## Item da tarefa
Reproduza palavra por palavra o texto de todas as entradas abaixo, por favor, sem incluir as imagens na resposta.

───── Material da tarefa

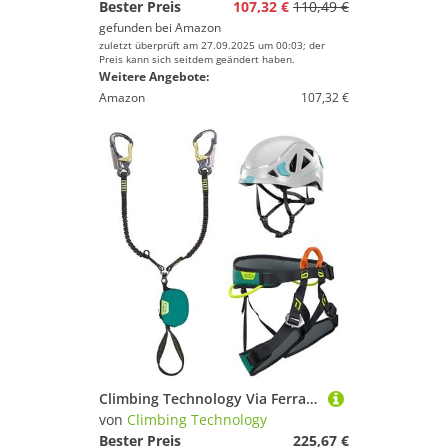
Bester Preis
107,32 €
110,49 €
gefunden bei
Amazon
zuletzt überprüft am 27.09.2025 um 00:03; der
Preis kann sich seitdem geändert haben.
Weitere Angebote:
Amazon
107,32 €
Climbing Technology Via Ferrata-Kit Top Shell S-M, Unisex, Erwachsene, Grün
von
Climbing Technology
Bester Preis
225,67 €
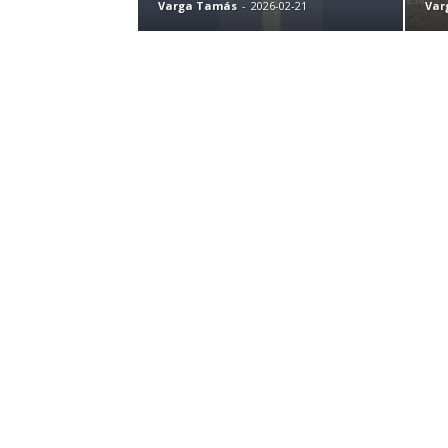
Varga Tamás
-
2026-02-21
Var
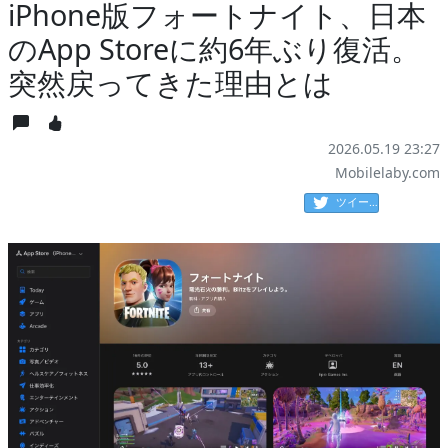
iPhone版フォートナイト、日本
のApp Storeに約6年ぶり復活。
突然戻ってきた理由とは
2026.05.19 23:27
Mobilelaby.com
ツイート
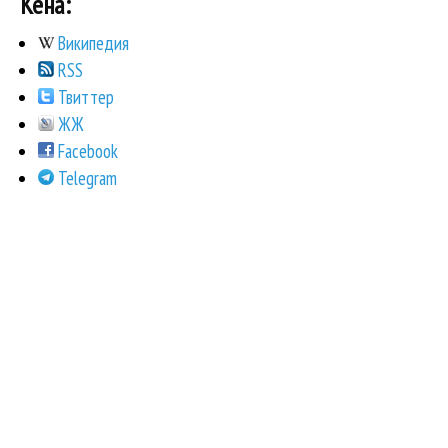
Кена:
Википедия
RSS
Твиттер
ЖЖ
Facebook
Telegram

──────────

## Solução do problema
Bester Preis
107,32 €
110,49 €
gefunden bei
Amazon
zuletzt überprüft am 27.09.2025 um 00:03; der
Preis kann sich seitdem geändert haben.
Weitere Angebote:
Amazon
107,32 €
Climbing Technology Via Ferrata-Kit Top Shell S-M, Unisex, Erwachsene, Grün
von
Climbing Technology
Bester Preis
225,67 €
Varga Tamás
-
2026-02-21
Var
iPhone版フォートナイト、日本
のApp Storeに約6年ぶり復活。
突然戻ってきた理由とは
2026.05.19 23:27
Mobilelaby.com
ツイート
Кена:
Википедия
RSS
Твиттер
ЖЖ
Facebook
Telegram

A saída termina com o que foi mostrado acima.